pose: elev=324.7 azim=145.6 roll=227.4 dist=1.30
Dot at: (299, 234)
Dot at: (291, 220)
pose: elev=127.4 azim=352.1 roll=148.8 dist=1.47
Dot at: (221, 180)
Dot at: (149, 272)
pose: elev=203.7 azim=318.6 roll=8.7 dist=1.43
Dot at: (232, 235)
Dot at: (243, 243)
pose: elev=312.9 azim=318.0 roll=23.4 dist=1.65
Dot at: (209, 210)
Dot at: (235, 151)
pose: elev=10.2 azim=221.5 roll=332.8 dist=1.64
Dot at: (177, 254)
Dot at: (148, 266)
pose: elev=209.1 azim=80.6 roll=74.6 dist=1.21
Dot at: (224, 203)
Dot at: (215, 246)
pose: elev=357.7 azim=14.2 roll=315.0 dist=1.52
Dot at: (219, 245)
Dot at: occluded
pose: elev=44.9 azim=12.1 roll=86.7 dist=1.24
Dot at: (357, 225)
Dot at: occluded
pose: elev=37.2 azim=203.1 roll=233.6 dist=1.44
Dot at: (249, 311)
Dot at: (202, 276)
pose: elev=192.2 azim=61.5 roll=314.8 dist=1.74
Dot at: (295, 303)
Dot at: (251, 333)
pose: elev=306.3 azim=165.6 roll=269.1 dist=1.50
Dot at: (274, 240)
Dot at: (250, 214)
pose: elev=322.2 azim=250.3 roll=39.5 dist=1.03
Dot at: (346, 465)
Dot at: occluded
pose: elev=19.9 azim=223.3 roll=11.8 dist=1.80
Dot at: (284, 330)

TASK REQUIREMENTS
Rewrite every row above, replacing each "pose" with "view" and leaving everything else unchanged.

TASK ANSWER
view: elev=324.7 azim=145.6 roll=227.4 dist=1.30
Dot at: (299, 234)
Dot at: (291, 220)
view: elev=127.4 azim=352.1 roll=148.8 dist=1.47
Dot at: (221, 180)
Dot at: (149, 272)
view: elev=203.7 azim=318.6 roll=8.7 dist=1.43
Dot at: (232, 235)
Dot at: (243, 243)
view: elev=312.9 azim=318.0 roll=23.4 dist=1.65
Dot at: (209, 210)
Dot at: (235, 151)
view: elev=10.2 azim=221.5 roll=332.8 dist=1.64
Dot at: (177, 254)
Dot at: (148, 266)
view: elev=209.1 azim=80.6 roll=74.6 dist=1.21
Dot at: (224, 203)
Dot at: (215, 246)
view: elev=357.7 azim=14.2 roll=315.0 dist=1.52
Dot at: (219, 245)
Dot at: occluded
view: elev=44.9 azim=12.1 roll=86.7 dist=1.24
Dot at: (357, 225)
Dot at: occluded
view: elev=37.2 azim=203.1 roll=233.6 dist=1.44
Dot at: (249, 311)
Dot at: (202, 276)
view: elev=192.2 azim=61.5 roll=314.8 dist=1.74
Dot at: (295, 303)
Dot at: (251, 333)
view: elev=306.3 azim=165.6 roll=269.1 dist=1.50
Dot at: (274, 240)
Dot at: (250, 214)
view: elev=322.2 azim=250.3 roll=39.5 dist=1.03
Dot at: (346, 465)
Dot at: occluded
view: elev=19.9 azim=223.3 roll=11.8 dist=1.80
Dot at: (284, 330)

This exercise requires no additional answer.